Bechet syndrome is a multisystemic illness that leads to vasculitis. The classic constellation of symptoms is recurrent aphthous ulcers of the mouth and genitalia, hyperreactivity of the skin to penetrating trauma (pathergy reaction), other skin lesions, arthritis, and panuveitis. Vascular involvement can involve arteries and veins of all sizes and types. however venous involvement tends to be more common than arterial vasculitis mostly in the form of lower extremity vein thrombosis. Interestingly the disease manifestation of vasculitis itself seems to favor males than females and with a unique geographical distribution. Arterial vasculitis tends to affect the pulmonary vasculature, though Pulmonary involvement in Bechet’s disease is rare, occurring 1–7.7 of patients.

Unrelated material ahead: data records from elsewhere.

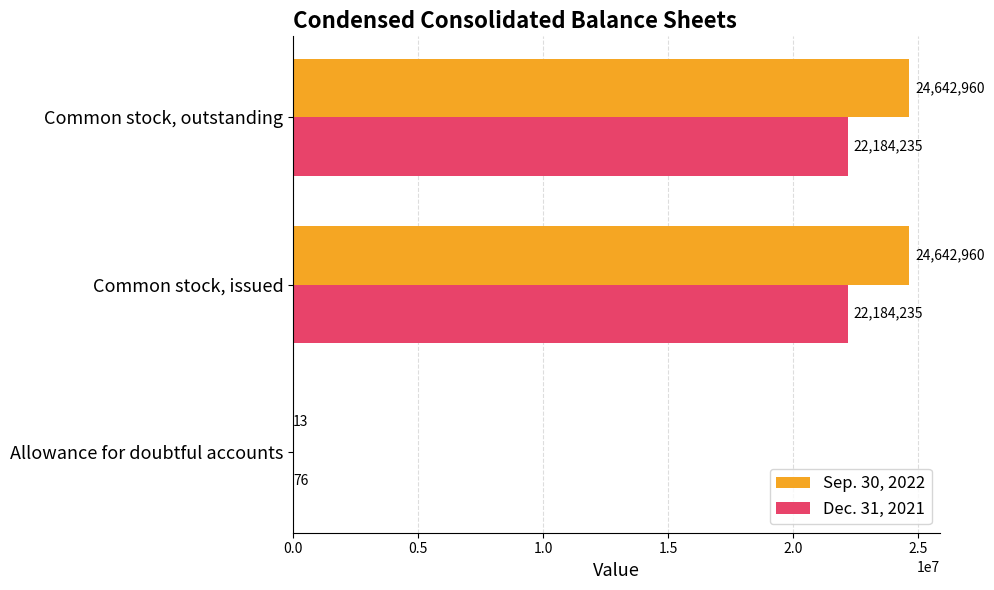

What is the sum of the Dec. 31, 2021 values at Common stock, issued and Common stock, outstanding?

44368470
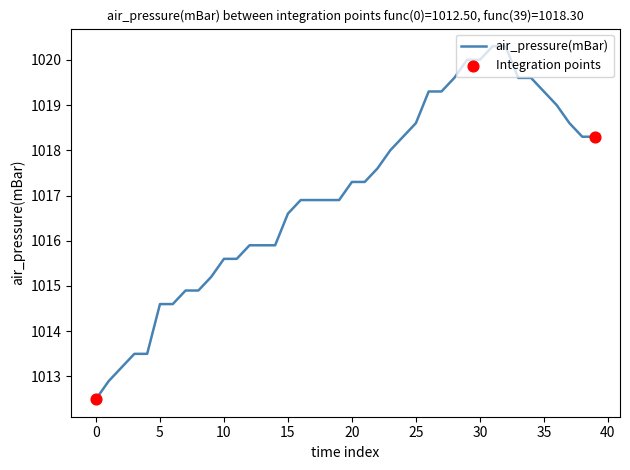

What is the maximum value shown in the chart?

1020.3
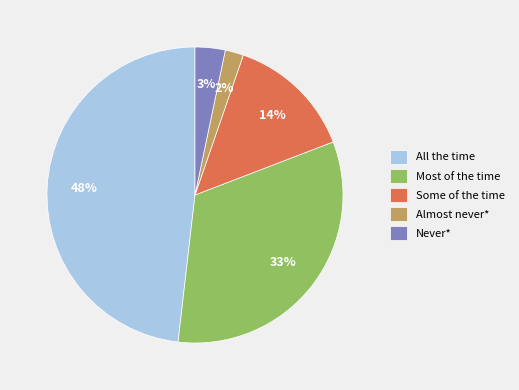

Rank the categories by value from lowest to highest.

Almost never*, Never*, Some of the time, Most of the time, All the time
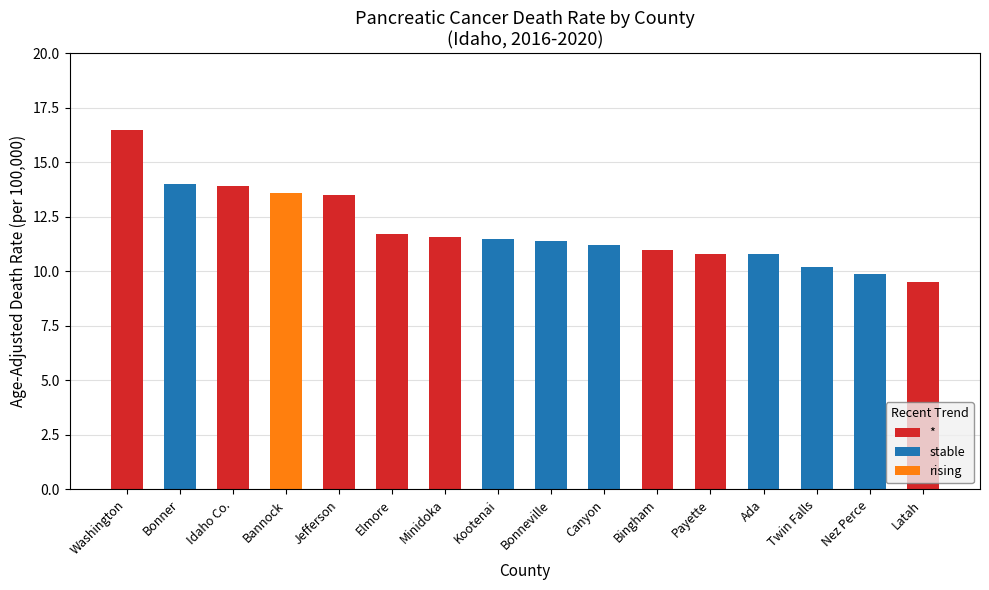

At which category does the chart reach its peak across all series?

Washington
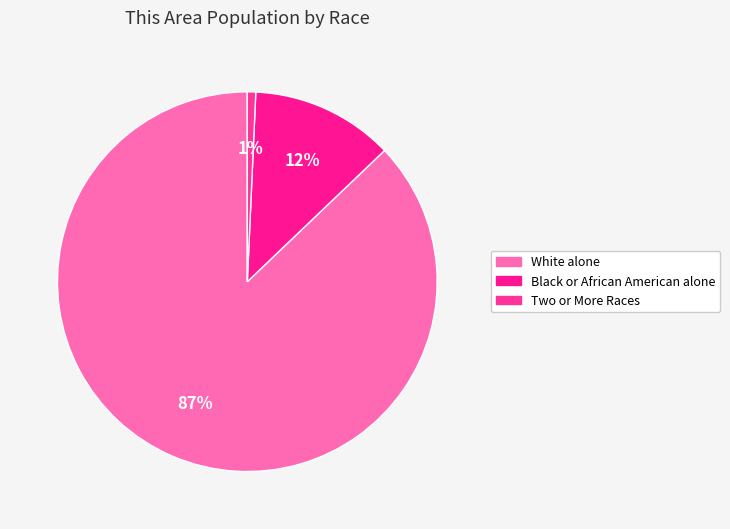

How many segments does this pie chart have?

3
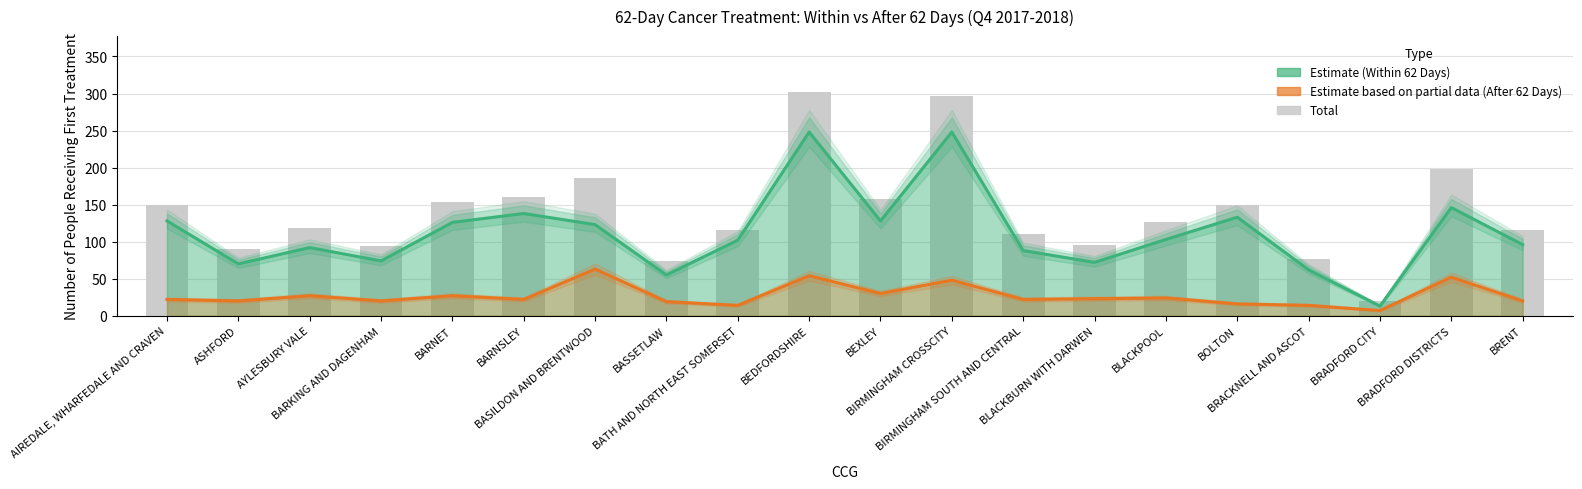

Reading left to right, what are all the values shown in this chart?

Within 62 Days (Estimate): AIREDALE, WHARFEDALE AND CRAVEN=128	ASHFORD=70	AYLESBURY VALE=92	BARKING AND DAGENHAM=74	BARNET=126	BARNSLEY=138	BASILDON AND BRENTWOOD=123	BASSETLAW=55	BATH AND NORTH EAST SOMERSET=102	BEDFORDSHIRE=248	BEXLEY=128	BIRMINGHAM CROSSCITY=248	BIRMINGHAM SOUTH AND CENTRAL=88	BLACKBURN WITH DARWEN=72	BLACKPOOL=103	BOLTON=133	BRACKNELL AND ASCOT=62	BRADFORD CITY=13	BRADFORD DISTRICTS=146	BRENT=96
After 62 Days (Estimate based on partial data): AIREDALE, WHARFEDALE AND CRAVEN=22	ASHFORD=20	AYLESBURY VALE=27	BARKING AND DAGENHAM=20	BARNET=27	BARNSLEY=22	BASILDON AND BRENTWOOD=63	BASSETLAW=19	BATH AND NORTH EAST SOMERSET=14	BEDFORDSHIRE=54	BEXLEY=30	BIRMINGHAM CROSSCITY=48	BIRMINGHAM SOUTH AND CENTRAL=22	BLACKBURN WITH DARWEN=23	BLACKPOOL=24	BOLTON=16	BRACKNELL AND ASCOT=14	BRADFORD CITY=7	BRADFORD DISTRICTS=52	BRENT=20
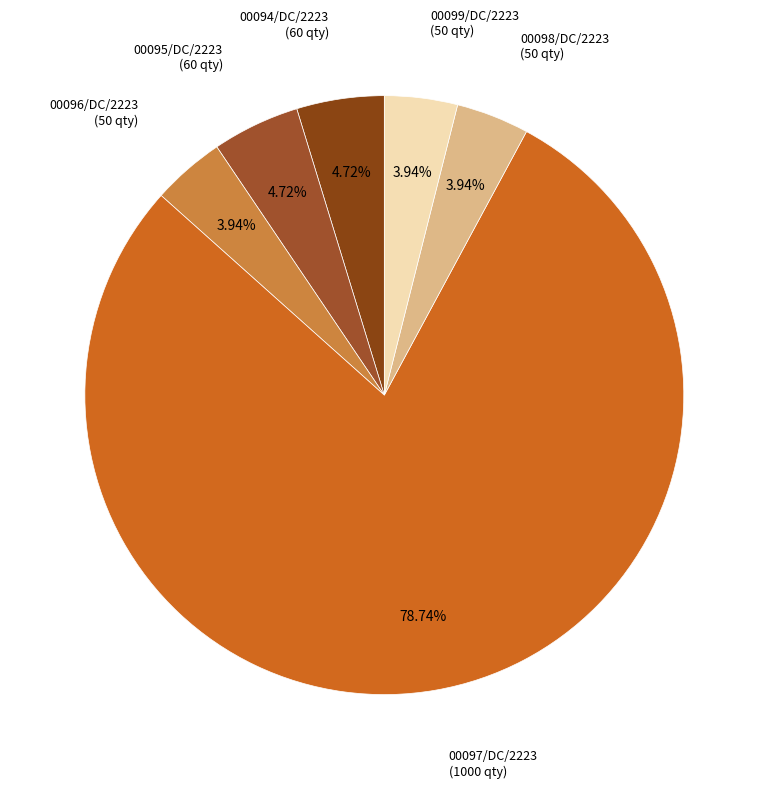

How many segments does this pie chart have?

6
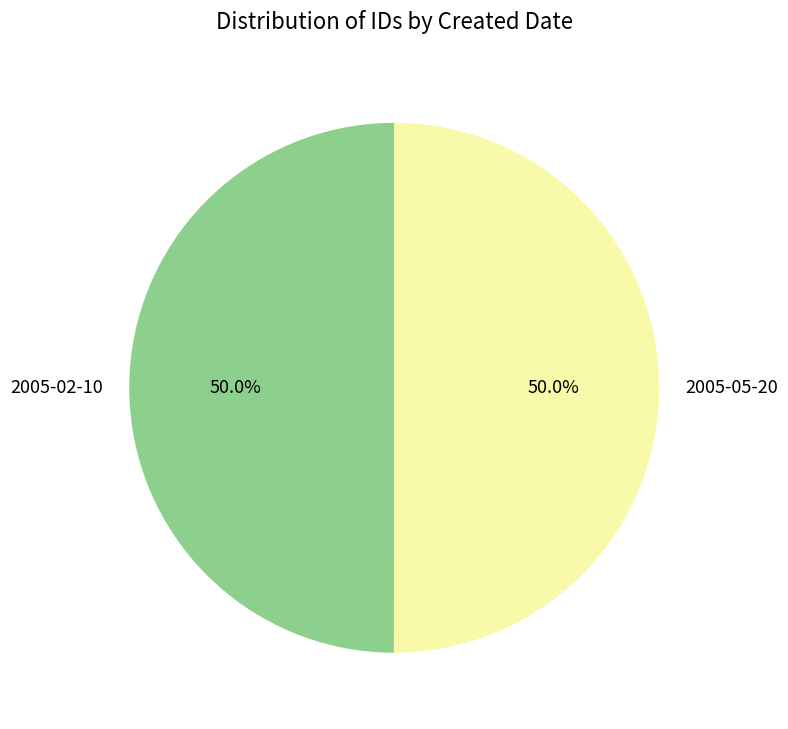

To the nearest percent, what is the average slice percentage?

50%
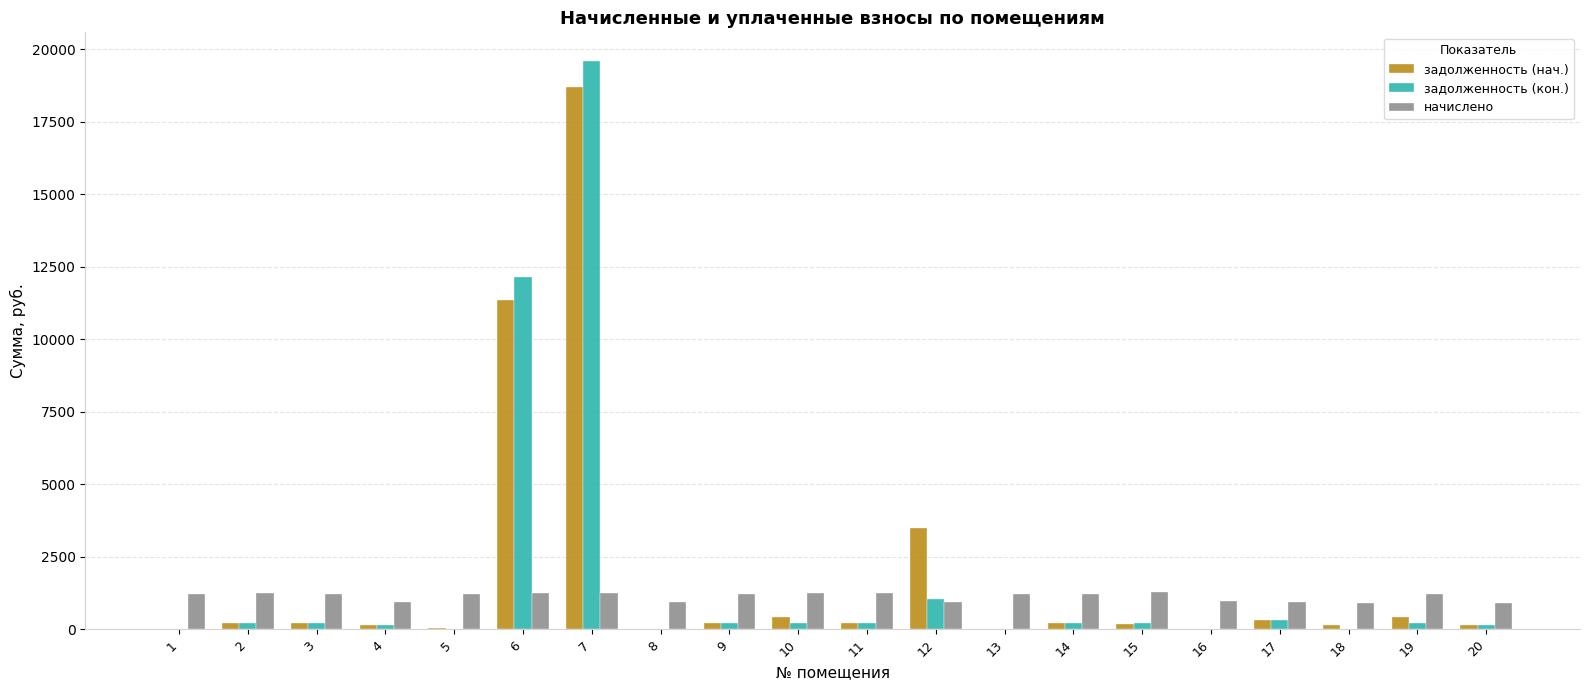

What is the sum of all начислено values?

22727.5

Pulmonary artery aneurysms with or without “in situ" thrombosis is the most common form of arterial involvement and are the leading causes of increased mortality.
Different management modalities have been proposed. of these immunosuppressive therapies have shown to decrease the inflammation and lead to resolution of the aneurysmal dilatation itself. however, this treatment is reserved for patients with minor to moderate hemoptysis and who are vitally stable.
In this case, we report a patient with Behcet induced pulmonary artery aneurysm and in situ thrombosis who presented with massive hemoptysis and was managed with only immunosuppressive therapy after initial stabilization that leads to complete resolution of the aneurysm.